In part one of this entry we talked about the quantum physics idea that it's actually possible for consciousness to change the past: an idea that hadn't occurred to me, perhaps not surprisingly since I have spent so much time thinking instead about how this way of imagining reality expands out what our possibilities from this moment forward might be. But even if the idea had occurred to me first, I suspect I would have just dismissed it as being too "out there" even for me. However, with esteemed physicists like John Wheeler pointing the way, and the research of physicists such as Rosenblum, Kuttner, Krauss and Dent (all of whom are mentioned in that previous blog entry), this idea takes on interesting resonances when we think about meditation and the integrated bicameral mind as being the mental processes where we stop being bored, and start freeing our conscious minds from our linear 4D succession of frames we call "time".

This week's poll question is about 2012, where do you stand? Could those predictions of a coming global transition be tied to McKenna's Novelty Theory (also known as Timewave Zero), or Kurzweil's approaching Singularity, or the many other impending predictions being pointed to by prophecy and ancient wisdom? Our minds, as pattern recognizing machines, have ways of connecting across the information of time and space. Our bodies, built from chemical processes that obey the laws of entropy, can only move in one direction in time, but if it really is possible for consciousness to "tune" the universe, as John Wheeler suggested, then we would have proof that our consciousness can freely move in any direction, and at any "angle" we choose. Thinking of an accelerating shift, where everyone's consciousness tilts at an ever more extreme angle to our 3D space to eventually encompass all of time, allows us to imagine the potential for our world to enter a timeless mindset.
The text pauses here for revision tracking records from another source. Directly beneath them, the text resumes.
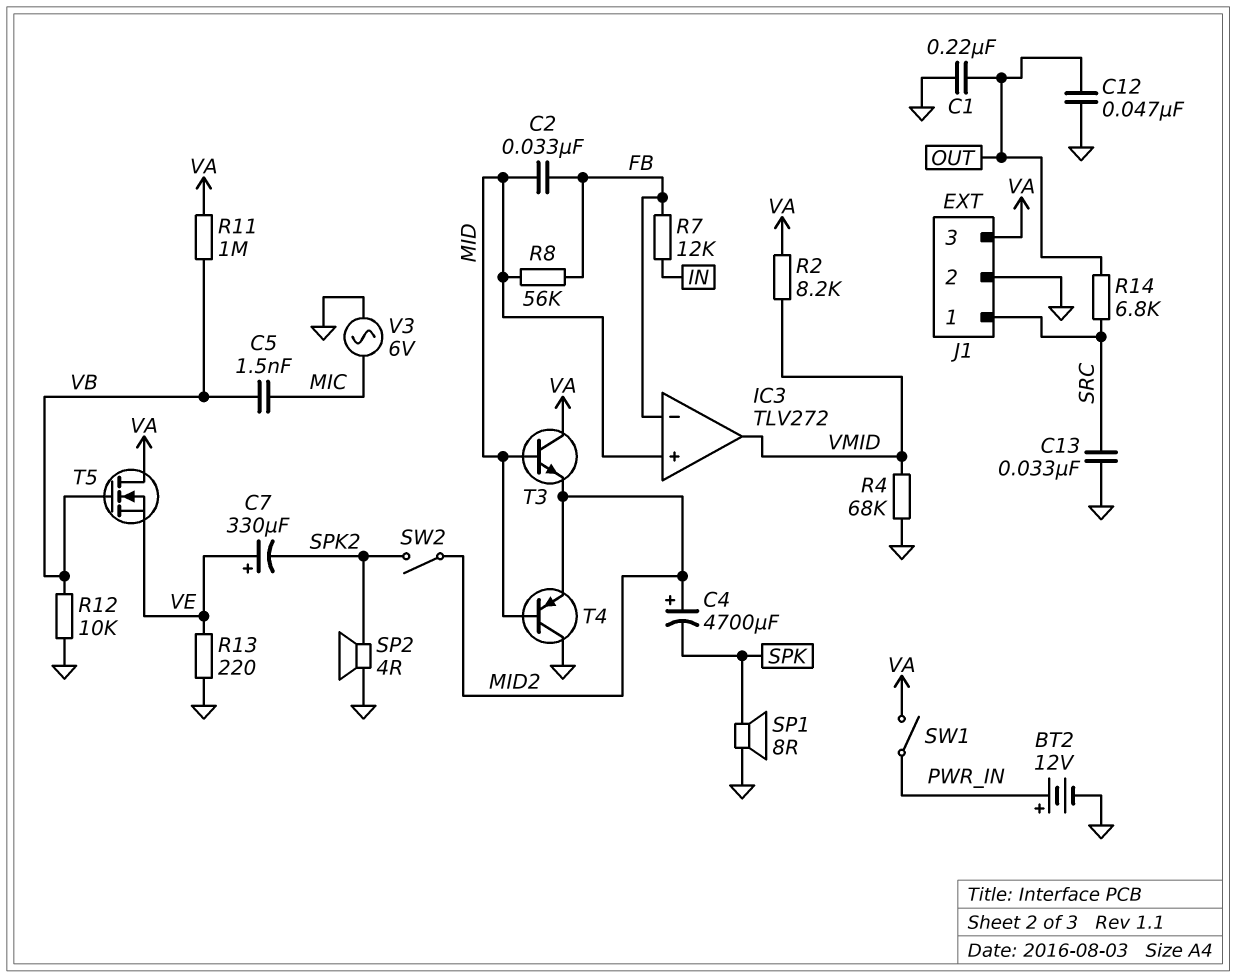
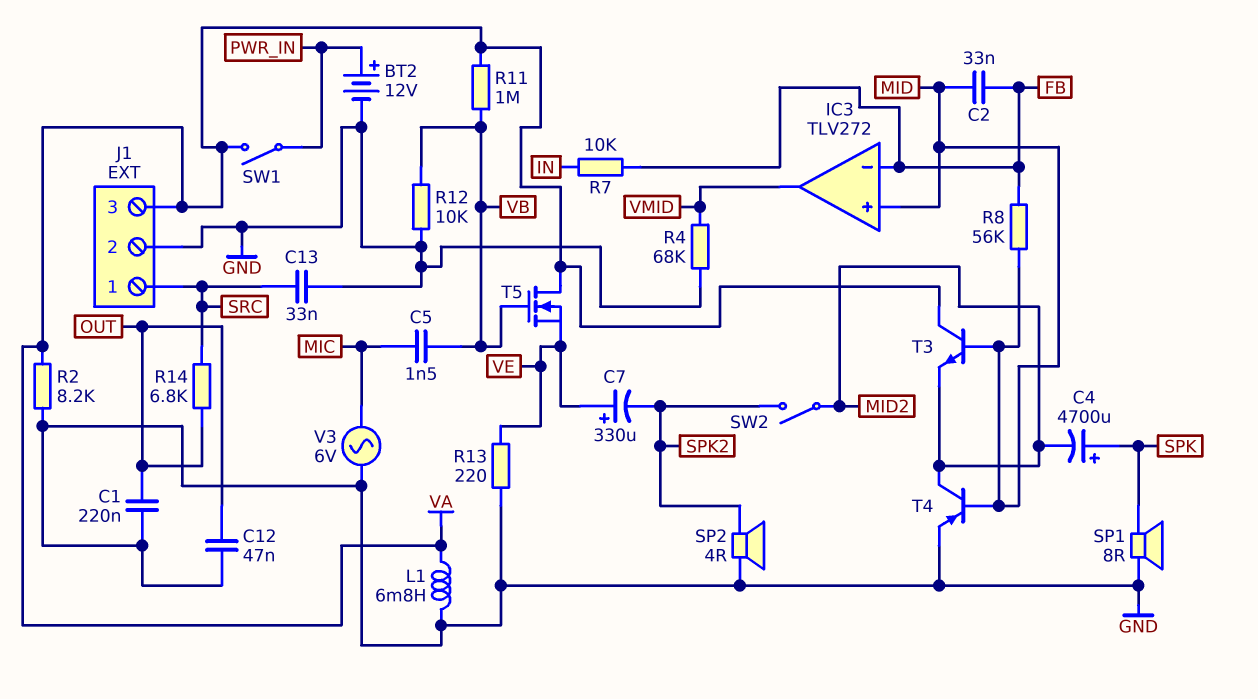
C4: 4700uF (plus MID2, minus SPK) -> 4700uF (plus SPK, minus MID2)
L1: none -> 6.8mH (GND, VA)
R2: 8.2k (VA, VMID) -> 8.2k (GND, VA)
R7: 12k (FB, IN) -> 10k (FB, IN)
T4: PNP (B MID, C GND, E MID2) -> PNP (B MID, C MID2, E GND)

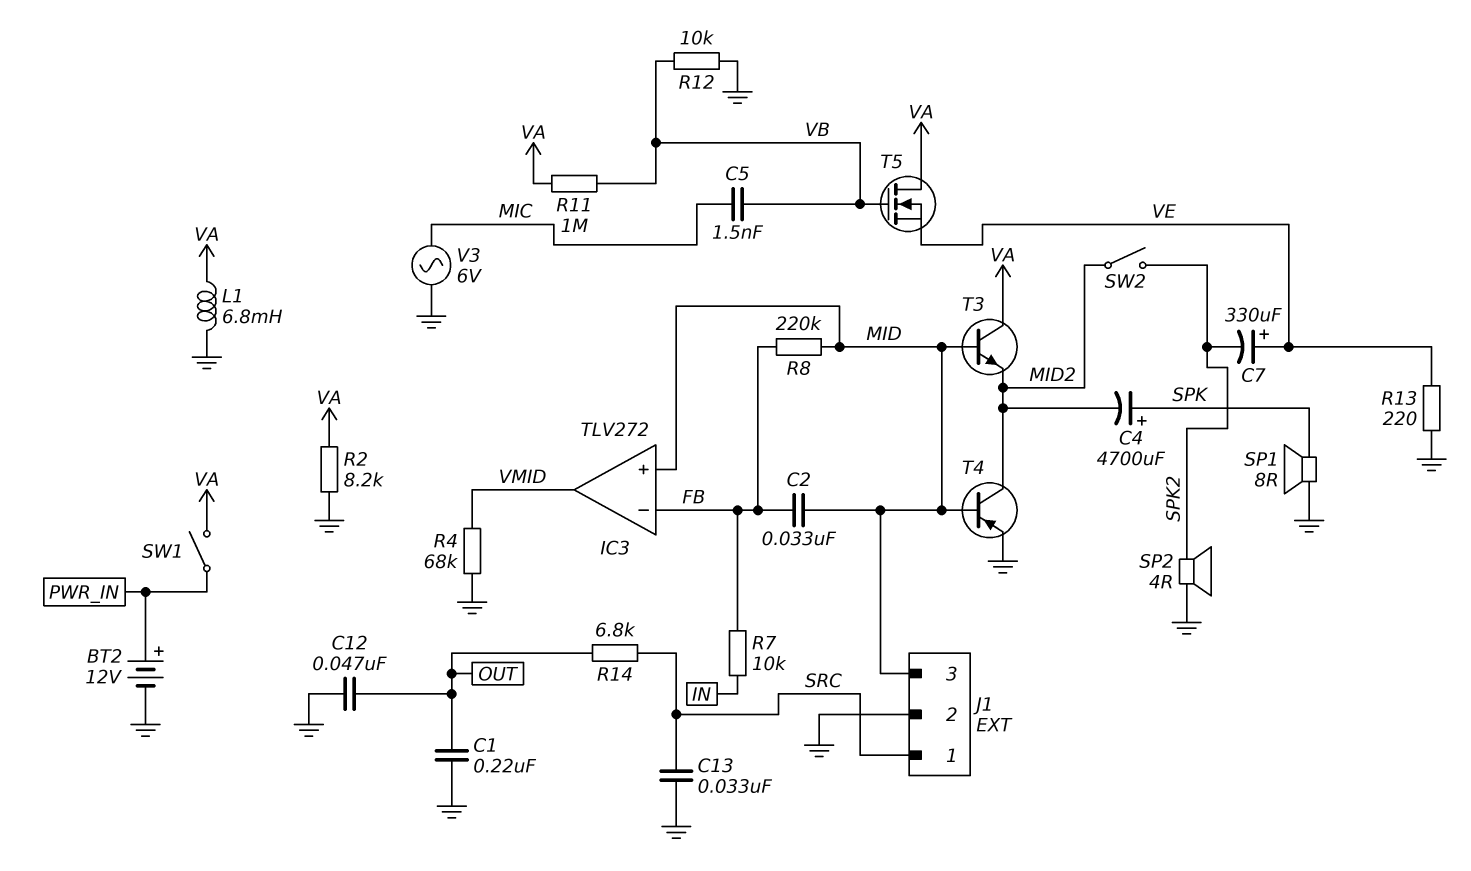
J1 pin 3: VA -> MID
R8: 56k (FB, MID) -> 220k (FB, MID)

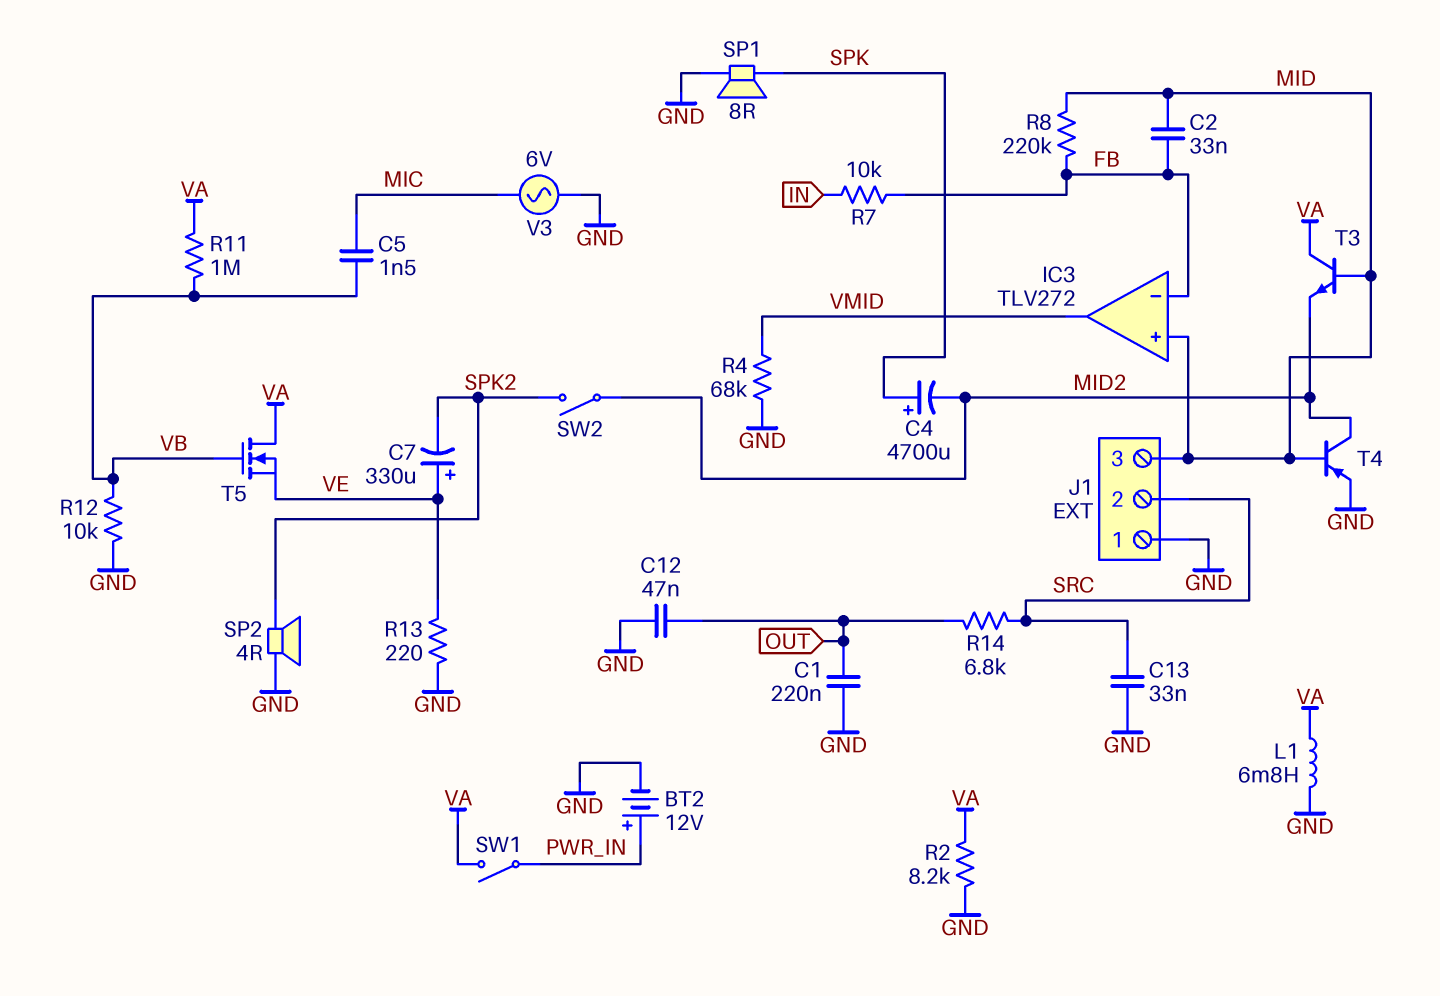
J1 pin 1: SRC -> GND
J1 pin 2: GND -> SRC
The idea that this possibility appears to be approaching at an increasingly accelerated pace is also one of the ramifications of this that is getting more and more people excited around the world. Are you interested in what happens next? I know I am!

Enjoy the journey,

Rob Bryanton

2 comments:

Matthew | Loving Awareness said...

Meditation is better than doing nothing!

Boredom occurs only where there are blocks to perceiving and allowing what is.
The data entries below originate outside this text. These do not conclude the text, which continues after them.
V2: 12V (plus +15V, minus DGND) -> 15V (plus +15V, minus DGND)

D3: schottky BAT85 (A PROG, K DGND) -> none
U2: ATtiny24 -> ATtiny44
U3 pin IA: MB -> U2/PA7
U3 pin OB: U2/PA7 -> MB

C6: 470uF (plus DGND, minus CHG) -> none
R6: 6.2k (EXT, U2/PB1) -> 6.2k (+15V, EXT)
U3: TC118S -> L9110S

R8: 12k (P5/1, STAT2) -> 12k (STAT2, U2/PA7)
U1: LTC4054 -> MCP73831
Loving Awareness : A Journey to Wholeness

Rob Bryanton said...

I agree completely, Matthew! I think meditation is a fascinating example of how people can find they have much more power over their trajectory along the "line of time" than they might previously have thought, and that is intimately tied to this way of imagining reality. The fact that meditation might appear to be boring to a casual observer is not the point here: rather, it's the amazing findings of the unusual EEGs of persons in a meditative state, as I talk about in this blog entry.

Thanks for writing, I certainly wouldn't want anyone to think I was being dismissive of meditation: quite the opposite, in fact!